Can social media be used to actually save lives? After hearing the story of Sameer and Vinay, two young South Asian men who'd been diagnosed with leukemia and urgently needed bone marrow transplants, Stanford Graduate School of Business marketing professor Jennifer Aaker went on a mission to find out.
Bone marrow matches work best if the two parties have a close genetic match. This happens, most often, among people of the same ethnicity. But, few South Asians are registered bone marrow donors, and for them, the chance of being matched is only 1% (compared to 80% for Caucasians). And in India, there is no national registry. What to do? Friends embarked on a social media campaign to register donors. In just 11 weeks, nearly 25,000 people took a simple cheek swab and were entered into the registry. Doctors found a perfect match for Sameer, and a close match for Vinay.
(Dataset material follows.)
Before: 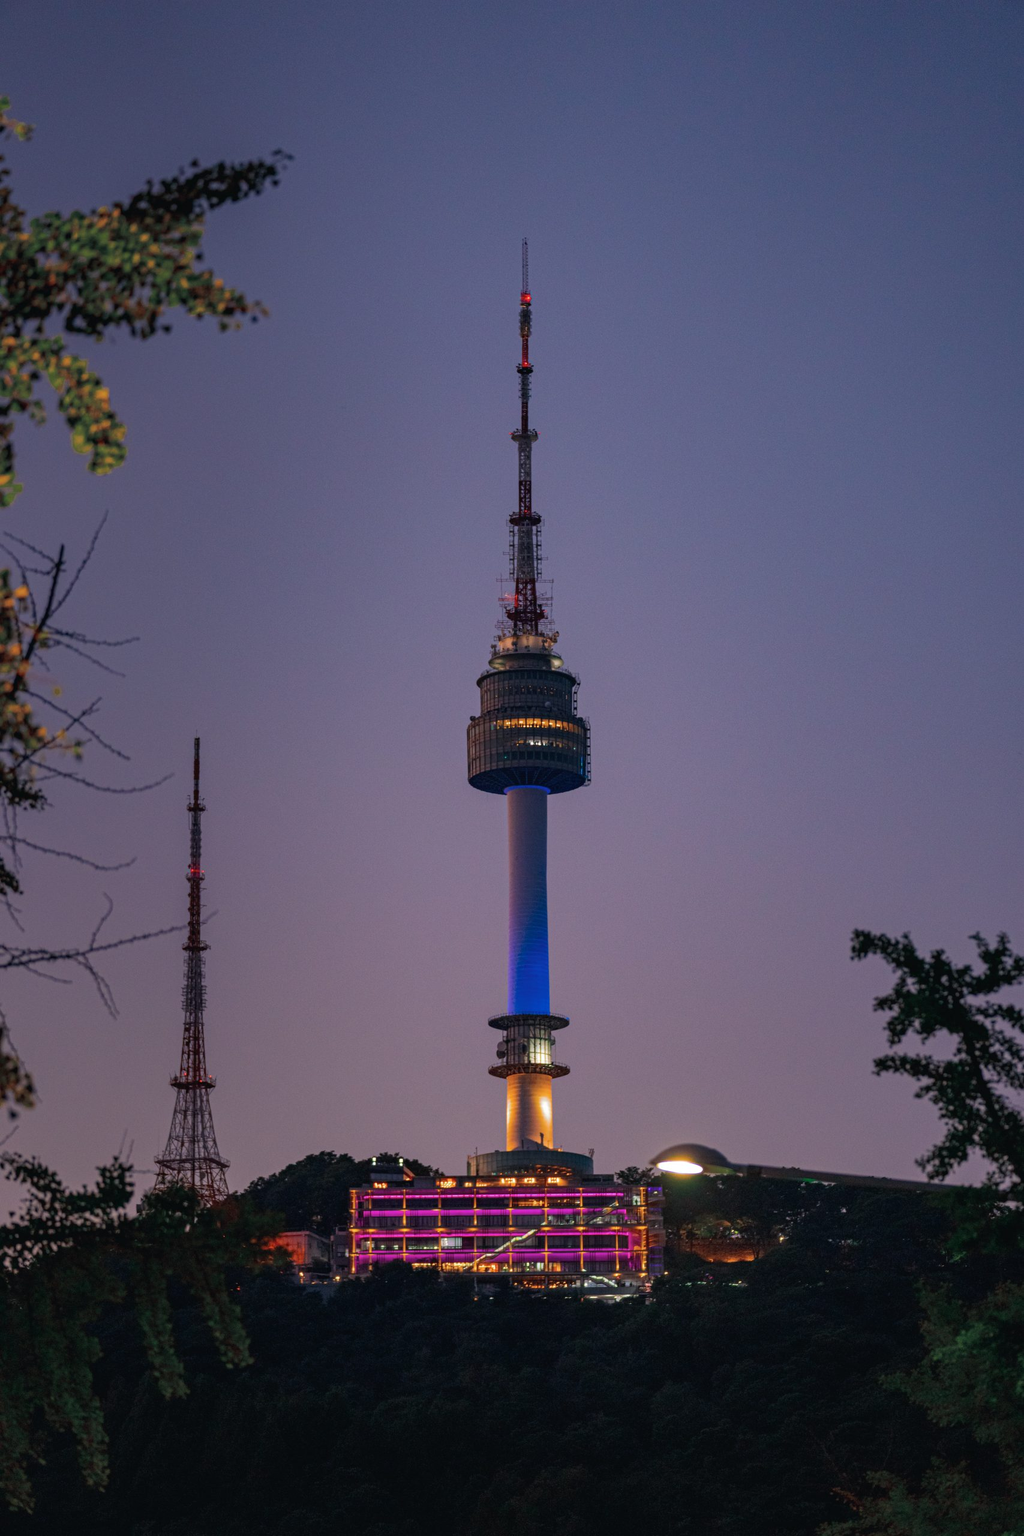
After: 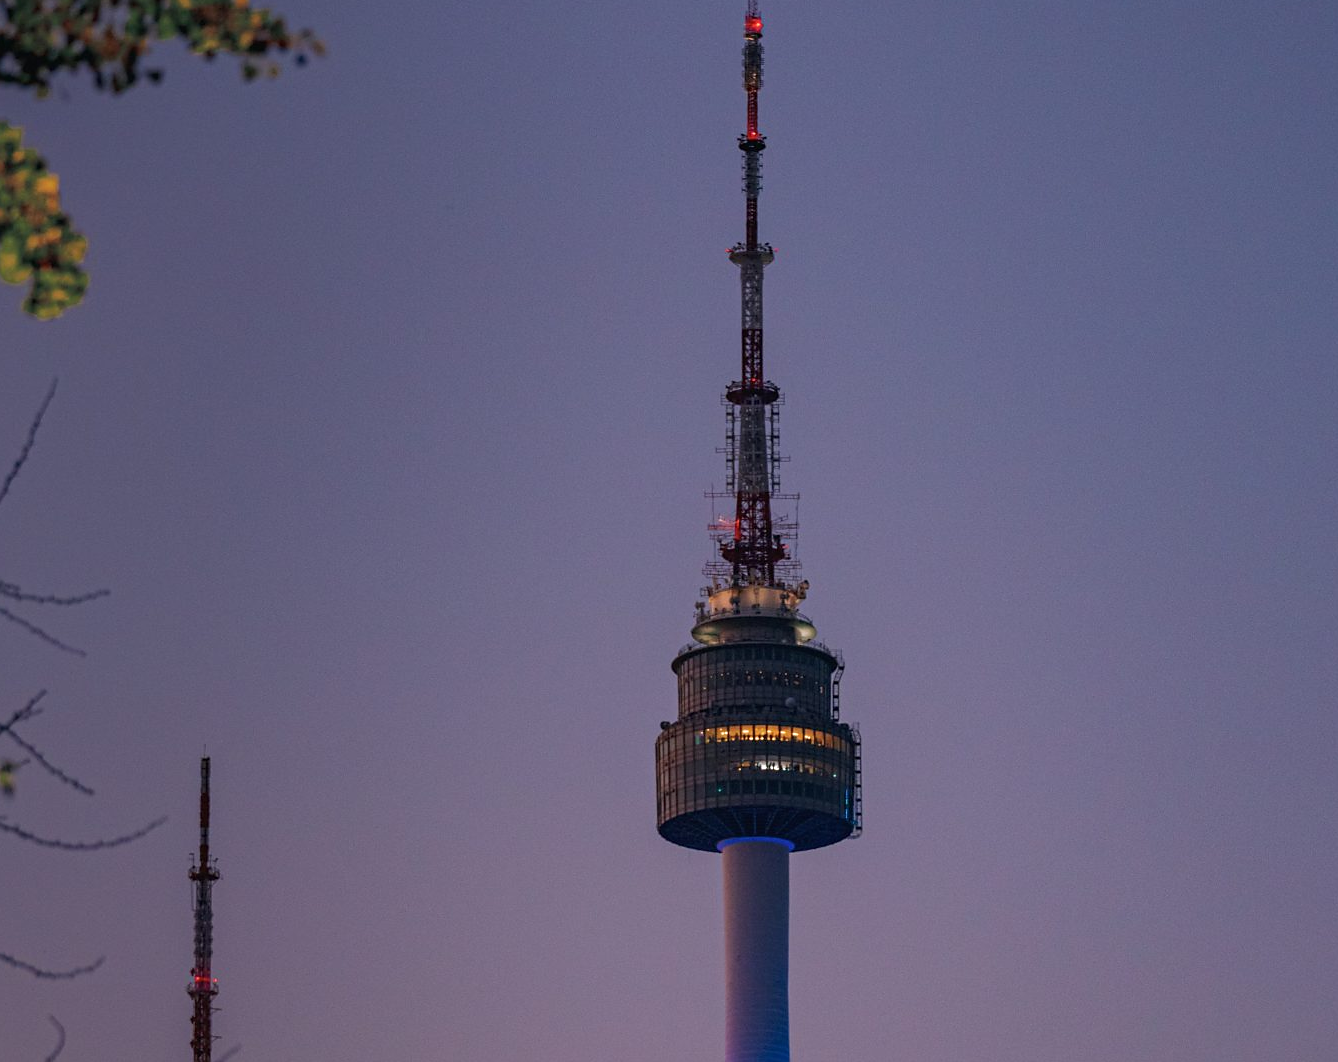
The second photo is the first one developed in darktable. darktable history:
crop: left 7.245%, top 18.465%, right 14.34%, bottom 39.975%
sharpen: radius 1.557, amount 0.358, threshold 1.303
This story made Aaker decide to put her marketing know-how to work and supercharge the bone -arrow registry effort. She and a group of Stanford university students launched 100K Cheeks, an effort to enroll 100,000 more people in the bone marrow registry, especially minorities. In partnership with OpenIDEO, the crowdsourcing-for-social-good arm of the design firm IDEO, they seek solutions to the question "How might we increase the number of registered bone marrow donors to save more lives?" Aaker hopes that through this effort, underrepresented populations will have a fighting chance to find bone marrow matches—and that someday there will be a bone marrow registry in India.
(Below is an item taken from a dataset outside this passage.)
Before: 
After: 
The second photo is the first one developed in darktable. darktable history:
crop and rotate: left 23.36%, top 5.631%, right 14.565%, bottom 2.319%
The campaign offered Aaker a new way to tell stories and use technology for the greater good—insights that are laid out in her book, The Dragonfly Effect. Now, she's incorporated these findings into her classes at Stanford Graduate School of Business, and into her research on happiness, emotion, branding and technology. The goal: to integrate academic research into classes that inspire others to create positive change in the world.